Aller Optimismus ist verflogen. Die Hoffnungen des rot-grünen Senats, im Jahr 2001 die öffentliche Kasse saniert zu haben, haben sich gestern zerschlagen. Mehr als 700 Millionen Mark weniger Steuereinnahmen in den nächsten drei Jahren als gedacht, lautet die neue Prognose von Finanzsenatorin Ingrid Nümann-Seidewinkel (SPD).

Die vom Arbeitskreis Steuerschätzung vorgelegte Mai-Prognose – eine zweite gibt's immer im November – sagt für die Hansestadt Mindereinnahmen von 40 Millionen Mark im nächsten und von 225 Millionen im darauffolgenden Jahr sowie ein Minus von sogar 450 Millionen Mark im Jahr 2002 voraus. Zwar sollen in diesem Jahr noch 188 Millionen Mark mehr in die städtischen Kassen fließen als im Haushaltsplan vorgesehen, doch das selbstgesteckte Ziel ist in weiter Ferne: die Ausgleichung des Betriebshaushaltes in 2001.

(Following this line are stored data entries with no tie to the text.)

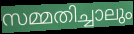
സമ്മതിച്ചാലും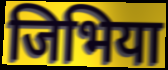
जिभिया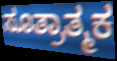
ಸೂತ್ರಾತ್ಮಕ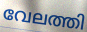
വേലത്തി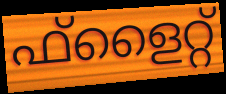
ഫ്ളൈറ്റ്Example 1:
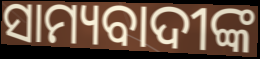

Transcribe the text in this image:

ସାମ୍ୟବାଦୀଙ୍କ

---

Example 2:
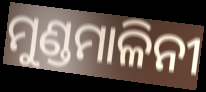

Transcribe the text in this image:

ମୁଣ୍ଡମାଳିନୀ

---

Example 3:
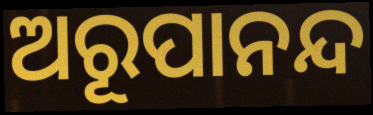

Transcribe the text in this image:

ଅରୂପାନନ୍ଦ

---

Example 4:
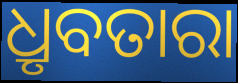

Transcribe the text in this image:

ଧ୍ରୃବତାରା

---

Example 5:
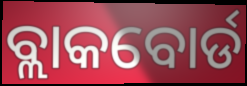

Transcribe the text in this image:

ବ୍ଲାକବୋର୍ଡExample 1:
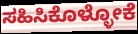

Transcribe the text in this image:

Gleichwohl, beteuert die Finanzsenatorin, „halten wir unverändert an diesem Ziel fest“. Sollte diese Aussage mehr als bloße Rhetorik sein, bedeutet das: Mit dem Sparen wird jetzt erst richtig angefangen. Denn bislang ging die mittelfristige Finanzplanung Hamburgs davon aus, daß in 2001 ein leichter Überschuß von 14 Millionen und in 2002 ein sattes Plus von 270 Millionen Mark zu erwarten seien. Diese Schätzungen mußte Nümann-Seidewinkel gestern auf Jahresdefizite von 211 und 180 Millionen Mark nach unten korrigieren. Da fallen selbst die Zusatzeinnahmen im laufenden Jahr nicht groß ins Gewicht. Sie verringern das prognostizierte Minus im 18,3 Milliarden Mark schweren Etat lediglich auf eine glatte Milliarde.

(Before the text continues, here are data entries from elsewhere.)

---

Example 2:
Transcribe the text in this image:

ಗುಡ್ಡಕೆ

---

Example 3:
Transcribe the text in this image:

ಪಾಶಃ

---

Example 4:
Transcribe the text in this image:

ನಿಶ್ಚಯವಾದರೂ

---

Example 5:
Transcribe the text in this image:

Um dieses Defizit auszugleichen, soll der Ausverkauf hamburgischen Tafelsilbers fortgesetzt werden. Bereits vor zwei Wochen hatte der Senat beschlossen, 25,1 Prozent seiner Anteile an den Hamburgischen Electricitätswerken (HEW) auf dem Aktienmarkt feilzubieten. Welche weiteren Verkäufe unmittelbar bevorstehen, wollte Nümann-Seidewinkel gestern nicht verraten.

Die wesentlichen Ursachen für die drohende Pleite sieht die Senatorin nicht in Hamburg, sondern im Bund. Die schleppende Konjunktur sorge allgemein für geringere Steuereinnahmen, die neuen Steuerentlastungsgesetze täten ein übriges, um auch die Hansestadt „vor erhebliche Probleme“ zu stellen. Ein „wesentlicher Faktor“ dabei sei, daß Hamburg in den Länderfinanzausgleich jährlich 150 bis 200 Millionen Mark zusätzlich einzahlen müsse.

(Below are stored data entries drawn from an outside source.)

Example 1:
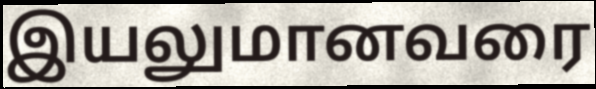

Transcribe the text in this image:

இயலுமானவரை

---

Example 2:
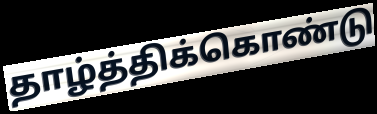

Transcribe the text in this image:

தாழ்த்திக்கொண்டு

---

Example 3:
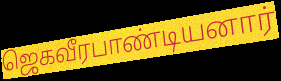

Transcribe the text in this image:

ஜெகவீரபாண்டியனார்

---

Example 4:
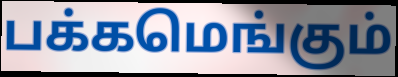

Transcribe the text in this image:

Noch mehr Ungemach drohe durch die geplante Unternehmenssteuerreform und die Umsetzung des Bundesverfassungsgerichtsurteils zum Familienleistungsausgleich. Die rot-grüne Bundesregierung müsse in beiden Fällen „für eine vollständige Gegenfinanzierung“ sorgen. Hamburg und auch die anderen Bundesländer, so Nümann-Seidewinkel, „haben nichts mehr zu verschenken“.